Flash Player was originally released in the late 1990s as a browser-based plug-in for displaying simple vector-based graphics and animations. It quickly gained popularity with animators as it provided a rich, creative medium for displaying animations on the web, something that, at the time, was difficult if not impossible to do directly in the browser.

Over time, Flash Player added new features and functionality that greatly expanded what was possible within the player specifically, and on the web in general. Some of these features include:

Animation
Vector-based graphics
Audio (including MP3)
Video
Microphone and webcam access
Low-level bitmap manipulation
Binary-based sockets
Strongly typed, class-based programming language
Hardware-accelerated 2D and 3D content
As new features were added, designers and developers would create new types of content for the web, which in turn ensured that users continued to install and use Flash Player. This became a virtuous cycle. Developers could create new types of expressive content because Flash Player offered new features with a near-universal reach on the web. Flash Player maintained ubiquity as users continued to install Flash Player because it provided access to some of the most expressive content on the web.

In 2008, Adobe released a desktop runtime that contained the core Flash runtime functionality.
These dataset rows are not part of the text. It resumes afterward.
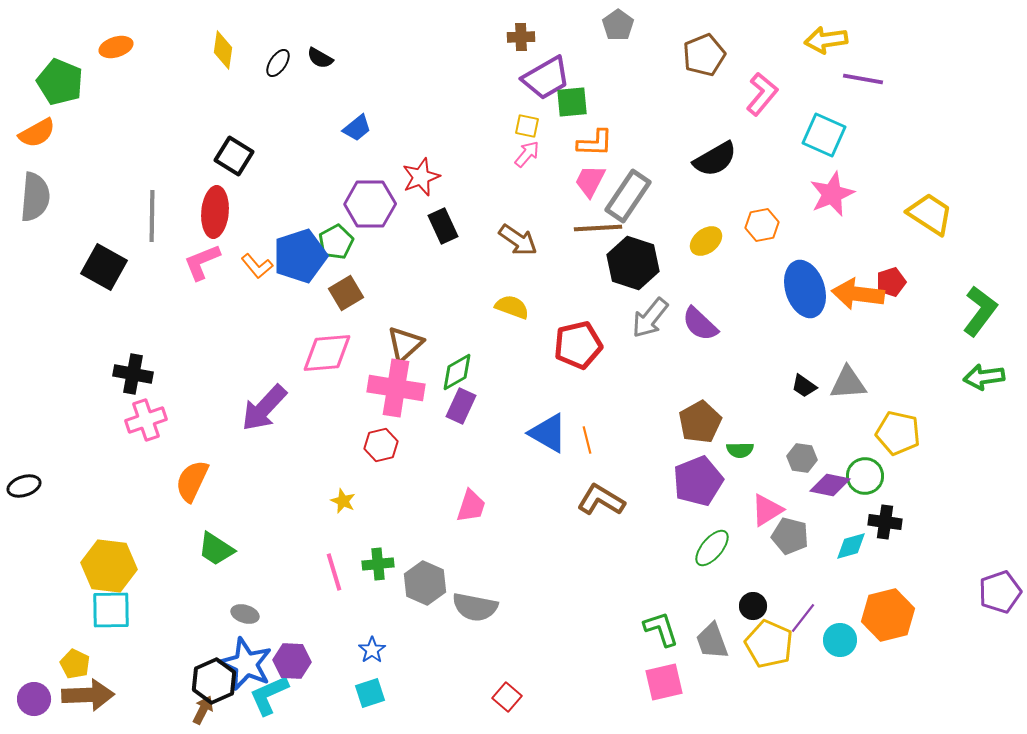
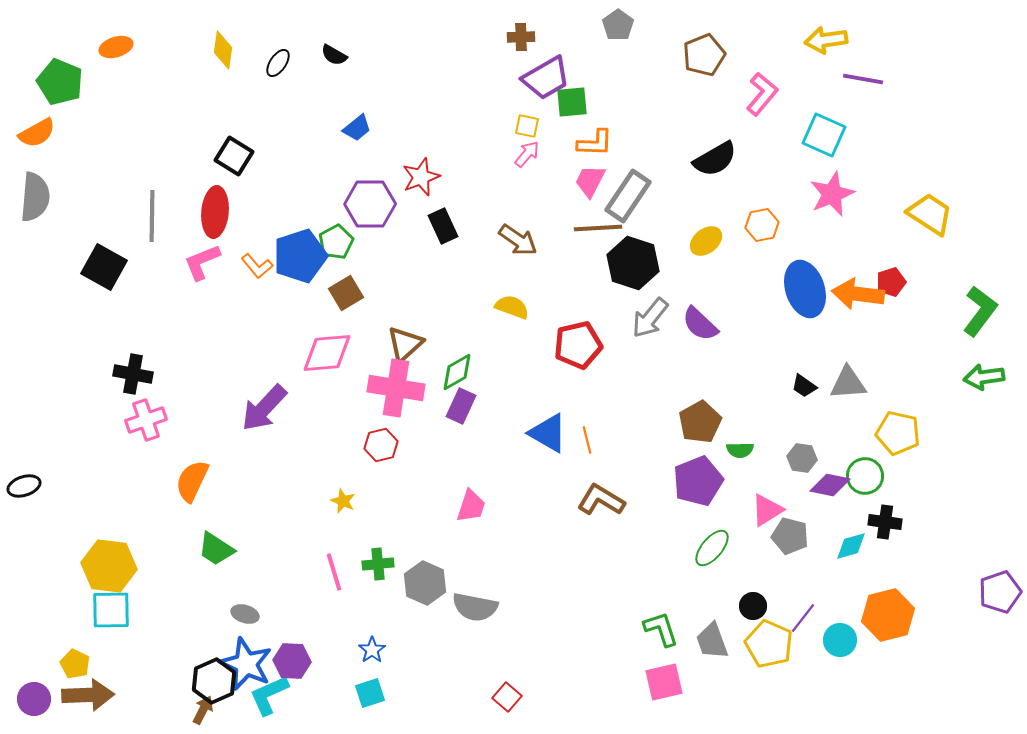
black semicircle at (320, 58): moved 14 px right, 3 px up
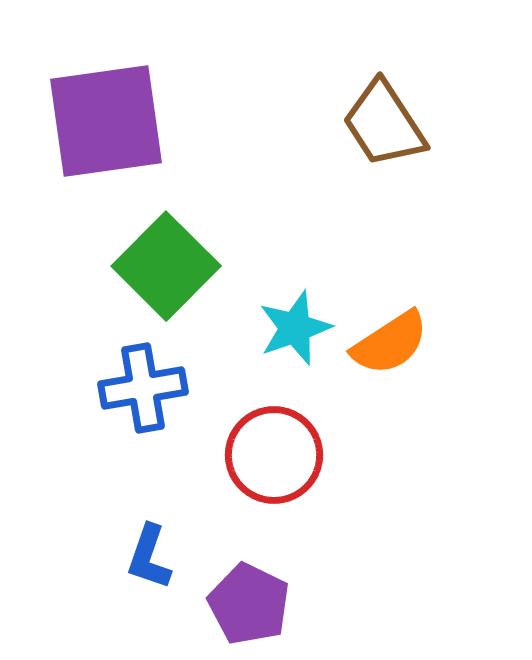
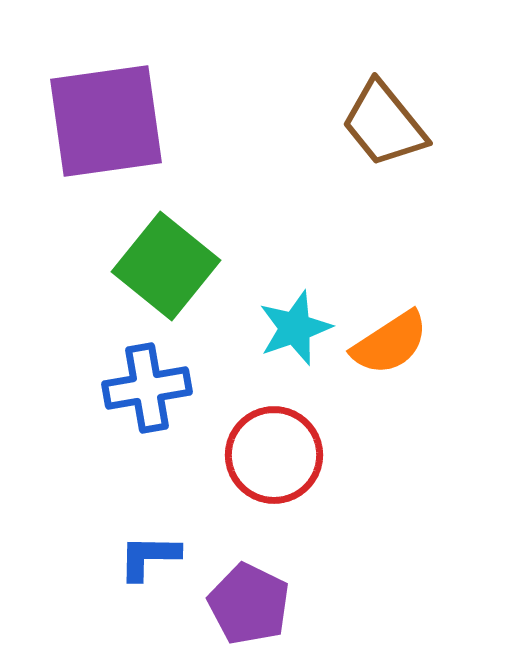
brown trapezoid: rotated 6 degrees counterclockwise
green square: rotated 6 degrees counterclockwise
blue cross: moved 4 px right
blue L-shape: rotated 72 degrees clockwise
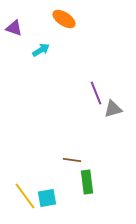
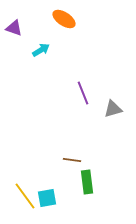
purple line: moved 13 px left
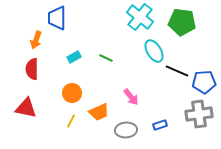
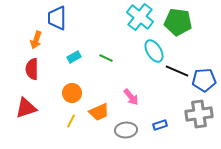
green pentagon: moved 4 px left
blue pentagon: moved 2 px up
red triangle: rotated 30 degrees counterclockwise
Named Adobe AIR, the runtime allowed developers and designers to create and deployed Flash based content as stand-alone applications, initially on desktop operating systems and more recently as native applications on mobile devices.

Flash Player "Next"
Over the past decade, Adobe has played an active role in the development of languages and virtual machines for web-based development. This includes the development and deployment of a number of virtual machines and languages via Flash Player, as well as active contributions and leadership to ECMAScript / JavaScript language drafts and specifications (including the current "Harmony"). Adobe maintains a world-class engineering team focused solely on next-generation virtual machine and language developments for web and multimedia runtimes.

Previous iterations of this document laid out a roadmap for exploratory virtual machine and language innovations from Adobe to be pursued via a rearchitected Flash Player (referred to as Flash Player "Next" and ActionScript "Next"). However, by its nature, this type of architectural innovation is disruptive and generally not backwards-compatible. As Adobe has learned in the past from transitions between generations of virtual machines (from ActionScript 2 to ActionScript 3), this places a high burden on developers who want to take advantage of features and APIs which may only be available via the new runtime, or which may require significant porting of content, frameworks, and libraries. Given this, as well as the growing importance of browser-based virtual machines, Adobe will focus its future Flash Player development on top of the existing Flash Player architecture and virtual machine, and not on a completely new virtual machine and architecture (Flash Player "Next") as was previously planned. At the same time, Adobe plans to continue its next-generation virtual machine and language work as part of the larger web community doing such work on web-based virtual machines.